2. It instructs the jury that if such an oath as is required by law was administered by the said K. Kemper, as such notary public, to the accused, and was taken and subscribed by the accused, then the oath was complete when so taken, so far as the accused could make it so; and if the said K. Kemper, the said notary, in certifying the fact of the oath having been taken to the comptroller of the currency, erroneously used the term “county” instead of “city,” and used the seal of the said bank instead of his own official seal, such errors only affected the certificate of the notary, and did not affect the oath taken by the accused.

3. The court instructs the jury that if the accused, on the said eleventh of January, 1882, as a director of the said bank, before the said K. Kemper, as notary public for the city of Alexandria, took an oath, in which he stated that he was the bona fide owner in his own right of the number of shares of stock then standing in his name on the books of the said bank, and that the said shares were not hypoth-ecated or in any way pledged as security for any loan or debt; and if the accused, in taking such oath, did so willfully, not believing that he was stating the truth, — then he committed perjury, if, in point of fact, he was not the owner of the said shares of stock, or had hy-pothecated or pledged them as security for a subsisting loan or debt.

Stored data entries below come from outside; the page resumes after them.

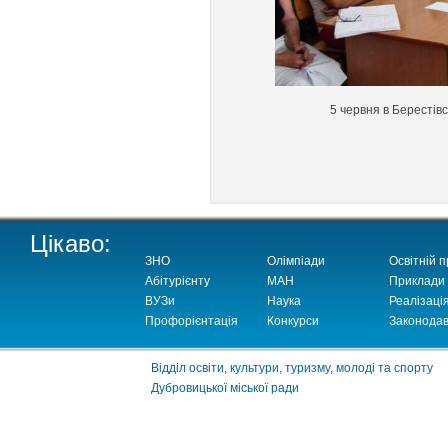
5 червня в Берестівс
Цікаво:
ЗНО
Олімпіади
Освітній п
Абітурієнту
МАН
Приклади
ВУЗи
Наука
Реалізаці
Профорієнтація
Конкурси
Законодав
Відділ освіти, культури, туризму, молоді та спорту
Дубровицької міської ради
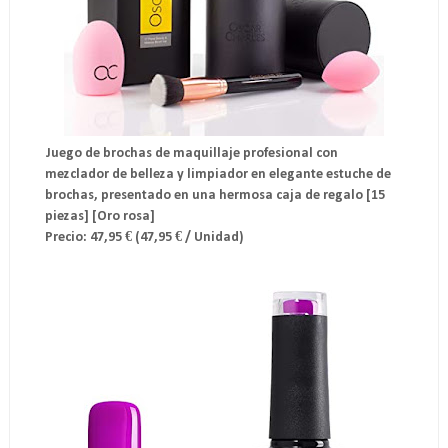
Juego de brochas de maquillaje profesional con
mezclador de belleza y limpiador en elegante estuche de
brochas, presentado en una hermosa caja de regalo [15
piezas] [Oro rosa]
Precio: 47,95 € (47,95 € / Unidad)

4. The court instructs the jury that the irrevocable power of attorney, dated March 13, 1880, which was given in evidence, purporting to be signed by the accused, whereby he constituted and appointed William Graydon his attorney for the purposes therein set forth, was a general power covering any indebtedness of the accused to said Graydon, and bound the 60 shares of the stock of the First National Bank of Alexandria, belonging to the accused, mentioned therein, if there was any debt due by the accused to the said Graydon on the eleventh of January, 1882.

See U. S. v. Bartow, 10 Fed. Rep. 878; U. S. v. Baer, 6 Fed. Rep. 42; U. S. v. Ambrose, 2 Fed. Rep. 556.